Text -
Segment Open
FIFTH AMENDMENT TO CREDIT AGREEMENT
Exhibit 10.1
[EXECUTION COPY]
FIFTH AMENDMENT TO CREDIT AGREEMENT
THIS FIFTH AMENDMENT TO CREDIT AGREEMENT (this “Amendment”), dated as of July 26, 2013, is among LONE PINE RESOURCES INC., a Delaware corporation (“Parent”), LONE PINE RESOURCES CANADA LTD., formerly known as Canadian Forest Oil Ltd., a corporation amalgamated under the laws of the Province of Alberta, Canada (“Borrower”), each of the lenders that is a signatory to, or which becomes a signatory to, the Credit Agreement (together with its successors and assigns, the “Lenders”), JPMORGAN CHASE BANK, N.A., TORONTO BRANCH, as Administrative Agent (the “Administrative Agent”), and the other agents party thereto.
Segment Closed
Data to process -
Segment Open
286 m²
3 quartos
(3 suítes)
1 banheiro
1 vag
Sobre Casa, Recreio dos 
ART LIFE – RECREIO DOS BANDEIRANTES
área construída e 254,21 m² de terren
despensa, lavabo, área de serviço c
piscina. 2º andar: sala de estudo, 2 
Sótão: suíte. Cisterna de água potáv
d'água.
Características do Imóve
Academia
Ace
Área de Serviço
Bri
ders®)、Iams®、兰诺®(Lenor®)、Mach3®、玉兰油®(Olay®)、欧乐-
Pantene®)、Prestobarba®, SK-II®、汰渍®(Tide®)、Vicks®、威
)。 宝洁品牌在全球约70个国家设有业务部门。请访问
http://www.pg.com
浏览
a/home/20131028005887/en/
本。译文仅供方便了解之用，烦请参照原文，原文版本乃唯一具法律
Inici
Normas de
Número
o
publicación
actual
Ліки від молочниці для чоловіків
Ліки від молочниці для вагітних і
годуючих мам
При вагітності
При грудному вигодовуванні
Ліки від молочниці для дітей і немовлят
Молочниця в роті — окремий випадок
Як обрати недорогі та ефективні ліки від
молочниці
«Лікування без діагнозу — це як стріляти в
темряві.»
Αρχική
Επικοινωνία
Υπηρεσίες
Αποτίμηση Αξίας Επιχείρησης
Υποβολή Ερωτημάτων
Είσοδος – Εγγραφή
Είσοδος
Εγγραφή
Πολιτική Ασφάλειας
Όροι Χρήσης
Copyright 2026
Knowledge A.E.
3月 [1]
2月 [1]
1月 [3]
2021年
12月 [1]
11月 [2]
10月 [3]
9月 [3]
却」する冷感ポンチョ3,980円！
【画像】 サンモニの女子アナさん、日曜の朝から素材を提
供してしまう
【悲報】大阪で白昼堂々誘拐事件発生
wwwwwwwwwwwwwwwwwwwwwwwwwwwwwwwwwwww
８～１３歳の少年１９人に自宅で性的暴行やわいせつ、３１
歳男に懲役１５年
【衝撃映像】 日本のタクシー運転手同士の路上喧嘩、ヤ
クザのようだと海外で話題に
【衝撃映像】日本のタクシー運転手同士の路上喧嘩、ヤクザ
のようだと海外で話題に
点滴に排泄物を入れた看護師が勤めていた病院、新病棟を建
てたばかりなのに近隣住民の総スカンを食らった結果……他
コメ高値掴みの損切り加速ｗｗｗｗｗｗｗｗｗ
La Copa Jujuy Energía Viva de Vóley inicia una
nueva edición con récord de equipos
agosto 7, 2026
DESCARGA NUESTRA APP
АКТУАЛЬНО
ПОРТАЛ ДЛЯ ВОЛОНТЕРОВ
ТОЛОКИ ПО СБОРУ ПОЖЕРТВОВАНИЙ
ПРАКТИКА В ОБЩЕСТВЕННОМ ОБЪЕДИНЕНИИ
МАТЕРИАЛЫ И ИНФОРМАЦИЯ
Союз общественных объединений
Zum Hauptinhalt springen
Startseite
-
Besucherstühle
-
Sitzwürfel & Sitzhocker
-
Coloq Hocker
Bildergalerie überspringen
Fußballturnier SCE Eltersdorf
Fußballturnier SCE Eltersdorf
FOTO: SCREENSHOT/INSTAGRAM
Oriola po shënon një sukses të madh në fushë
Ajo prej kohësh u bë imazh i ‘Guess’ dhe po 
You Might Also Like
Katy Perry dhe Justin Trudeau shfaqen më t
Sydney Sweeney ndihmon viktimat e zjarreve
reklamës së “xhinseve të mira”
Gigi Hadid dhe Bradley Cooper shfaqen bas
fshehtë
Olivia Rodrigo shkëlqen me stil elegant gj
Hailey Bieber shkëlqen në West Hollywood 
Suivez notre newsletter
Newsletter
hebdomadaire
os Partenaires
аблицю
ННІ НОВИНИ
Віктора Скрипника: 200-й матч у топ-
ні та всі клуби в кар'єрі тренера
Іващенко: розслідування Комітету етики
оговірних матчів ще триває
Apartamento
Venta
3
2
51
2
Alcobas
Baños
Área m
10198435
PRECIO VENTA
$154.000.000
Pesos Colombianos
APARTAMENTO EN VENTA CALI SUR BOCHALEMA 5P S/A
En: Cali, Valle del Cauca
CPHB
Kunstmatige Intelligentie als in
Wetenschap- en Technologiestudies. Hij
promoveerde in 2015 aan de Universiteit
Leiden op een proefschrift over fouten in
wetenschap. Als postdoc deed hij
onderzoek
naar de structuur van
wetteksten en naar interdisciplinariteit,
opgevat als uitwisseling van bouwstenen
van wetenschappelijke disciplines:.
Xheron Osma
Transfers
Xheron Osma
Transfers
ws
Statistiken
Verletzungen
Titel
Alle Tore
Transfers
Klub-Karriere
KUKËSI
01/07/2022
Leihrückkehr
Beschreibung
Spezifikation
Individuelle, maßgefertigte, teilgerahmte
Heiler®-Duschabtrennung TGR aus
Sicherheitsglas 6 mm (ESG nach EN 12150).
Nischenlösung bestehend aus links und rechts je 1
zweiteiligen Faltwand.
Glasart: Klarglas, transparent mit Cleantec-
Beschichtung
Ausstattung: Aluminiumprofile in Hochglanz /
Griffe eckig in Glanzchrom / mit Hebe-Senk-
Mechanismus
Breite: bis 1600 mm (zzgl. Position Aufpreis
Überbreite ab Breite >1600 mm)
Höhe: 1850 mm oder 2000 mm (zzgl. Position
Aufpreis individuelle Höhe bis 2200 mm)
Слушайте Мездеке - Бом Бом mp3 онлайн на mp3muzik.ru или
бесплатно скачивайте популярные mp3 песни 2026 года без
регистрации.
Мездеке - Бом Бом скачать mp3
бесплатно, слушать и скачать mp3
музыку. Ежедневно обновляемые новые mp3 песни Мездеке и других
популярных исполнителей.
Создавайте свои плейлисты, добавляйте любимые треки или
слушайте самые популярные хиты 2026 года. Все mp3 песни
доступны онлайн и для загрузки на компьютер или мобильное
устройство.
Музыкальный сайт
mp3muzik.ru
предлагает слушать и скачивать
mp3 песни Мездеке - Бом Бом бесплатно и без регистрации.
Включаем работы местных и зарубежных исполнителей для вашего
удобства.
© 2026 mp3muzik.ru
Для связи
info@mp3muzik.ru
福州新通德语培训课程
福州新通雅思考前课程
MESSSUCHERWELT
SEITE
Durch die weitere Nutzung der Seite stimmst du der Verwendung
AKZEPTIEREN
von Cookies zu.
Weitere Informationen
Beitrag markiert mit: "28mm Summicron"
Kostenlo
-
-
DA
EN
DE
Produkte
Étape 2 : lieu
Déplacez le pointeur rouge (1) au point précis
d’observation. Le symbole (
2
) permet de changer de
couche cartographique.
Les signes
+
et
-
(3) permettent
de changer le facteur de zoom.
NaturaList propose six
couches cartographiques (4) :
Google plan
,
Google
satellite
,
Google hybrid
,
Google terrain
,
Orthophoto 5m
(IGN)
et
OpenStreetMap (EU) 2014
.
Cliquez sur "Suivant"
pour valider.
Segment Closed
Work instruction A -
Answer these from the credit agreement amendment:
(i) What exhibit number is the amendment filed as?
(ii) As of what date is the amendment dated?
(iii) Which bank, and which of its branches, acts as Administrative Agent?
Work instruction B -
Transcribe the rows from the first row through the line holding "wwwwwwwwwwwwwwwwwwwwwwwwwwwwwwwwwwww", both ends included.
The amendment text and the rows were taken from unrelated sources.

Expected answer A -
(i) Exhibit 10.1
(ii) July 26, 2013
(iii) JPMorgan Chase Bank, N.A., Toronto Branch

Expected answer B -
286 m²
3 quartos
(3 suítes)
1 banheiro
1 vag
Sobre Casa, Recreio dos 
ART LIFE – RECREIO DOS BANDEIRANTES
área construída e 254,21 m² de terren
despensa, lavabo, área de serviço c
piscina. 2º andar: sala de estudo, 2 
Sótão: suíte. Cisterna de água potáv
d'água.
Características do Imóve
Academia
Ace
Área de Serviço
Bri
ders®)、Iams®、兰诺®(Lenor®)、Mach3®、玉兰油®(Olay®)、欧乐-
Pantene®)、Prestobarba®, SK-II®、汰渍®(Tide®)、Vicks®、威
)。 宝洁品牌在全球约70个国家设有业务部门。请访问
http://www.pg.com
浏览
a/home/20131028005887/en/
本。译文仅供方便了解之用，烦请参照原文，原文版本乃唯一具法律
Inici
Normas de
Número
o
publicación
actual
Ліки від молочниці для чоловіків
Ліки від молочниці для вагітних і
годуючих мам
При вагітності
При грудному вигодовуванні
Ліки від молочниці для дітей і немовлят
Молочниця в роті — окремий випадок
Як обрати недорогі та ефективні ліки від
молочниці
«Лікування без діагнозу — це як стріляти в
темряві.»
Αρχική
Επικοινωνία
Υπηρεσίες
Αποτίμηση Αξίας Επιχείρησης
Υποβολή Ερωτημάτων
Είσοδος – Εγγραφή
Είσοδος
Εγγραφή
Πολιτική Ασφάλειας
Όροι Χρήσης
Copyright 2026
Knowledge A.E.
3月 [1]
2月 [1]
1月 [3]
2021年
12月 [1]
11月 [2]
10月 [3]
9月 [3]
却」する冷感ポンチョ3,980円！
【画像】 サンモニの女子アナさん、日曜の朝から素材を提
供してしまう
【悲報】大阪で白昼堂々誘拐事件発生
wwwwwwwwwwwwwwwwwwwwwwwwwwwwwwwwwwww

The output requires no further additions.